Tak twierdzą społecznicy, komentujący wczorajsze spotkanie z władzami miasta. Według ich relacji władze Gliwic i projektant oficjalnie potwierdzili, że zbiornik nie jest opracowany na aktualne potrzeby przeciwpowodziowe, opiera się on na założeniu, że tereny wokół zostaną zurbanizowane, ale nie tylko – miejscowy plan zagospodarowania nie przewiduje obowiązku zapewnienia retencji we własnym zakresie przez przyszłych inwestorów!
Wczoraj odbyło się spotkanie prof. Beniamina Więzika, prezesa honorowego Stowarzyszenia Hydrologów Polskich i współautora ekspertyzy stwierdzającej błędy w projekcie zbiornika z władzami miasta i projektantem. Spotkanie miało mocno specjalistyczny charakter, ale nie przyniosło przełomu. Choć miało być transmitowane online to ostatecznie mieszkańcom odebrano możliwość jego śledzenia.
Okazuje się, że tak naprawdę zbiornik ma obniżyć koszty przyszłym inwestorom i uatrakcyjnić tereny pod budowę magazynów, zakładów produkcyjnych czy hal.

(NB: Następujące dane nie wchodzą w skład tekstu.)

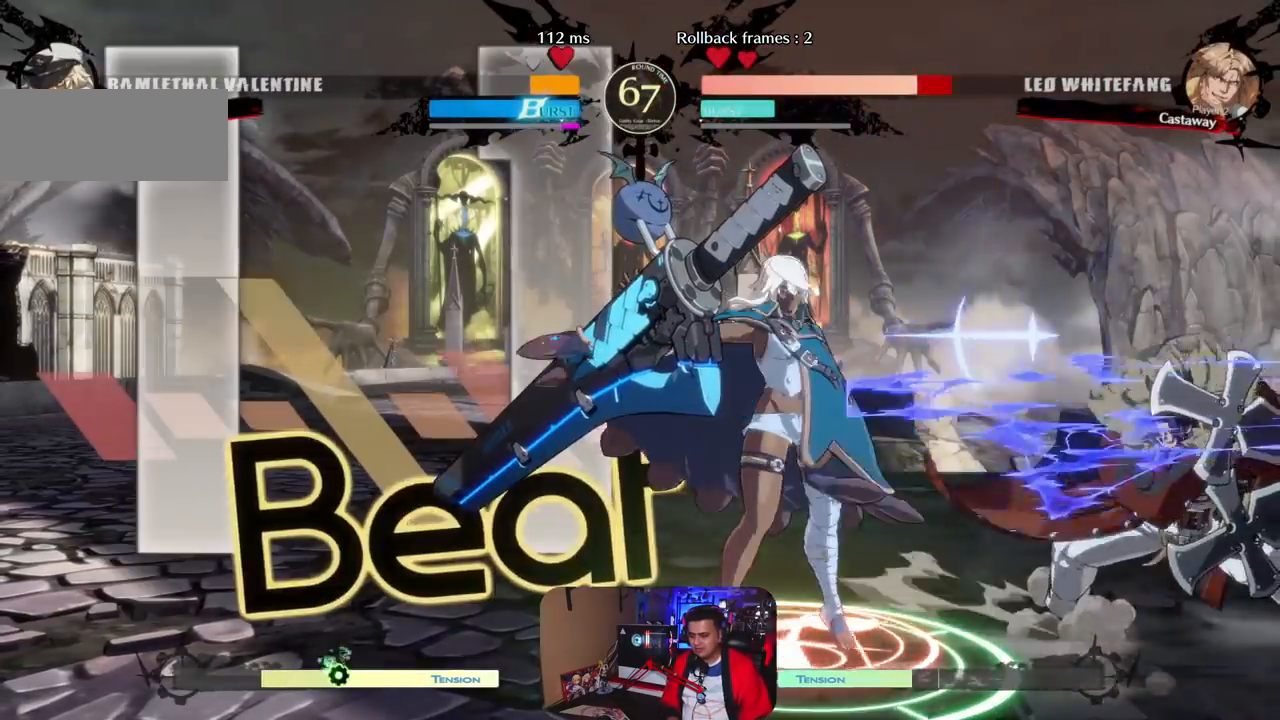
{"buttons": [], "left_stick": "left", "events": []}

Ogromne powierzchnie przykryte betonem i dachami, bez obowiązku budowy swoich zbiorników to przecież ogromny zysk. Żeby jeszcze bardziej pomóc inwestorom projektant dołożył do naturalnej zlewni Wójtowianki dodatkowe obszary, położone poza nią, z których miasto zamierza odprowadzać wodę.
Jak wczorajsze spotkanie oceniają społecznicy? – Władze miasta posłużyły się sprawdzonymi frazami o „deszczach nawalnych” i „szpitalu wielospecjalistycznym”, gładko prześlizgując się nad tym, że zbiornik ma przy okazji ułatwić życie inwestorom za nasze – publiczne – pieniądze. – mówi Dawid Pasieka ze stowarzyszenia Zdrowe Miasto. – Przeinaczono też stanowisko strony społecznej, która według UM nie chce zbiornika, co jest oczywistą nieprawdą, bo od pół roku powtarzamy, że chcemy jedynie rewizji projektu i jego racjonalizacji. – podkreśla Pasieka.
Na razie brak oficjalnego stanowiska Miasta ws. wczorajszego spotkania.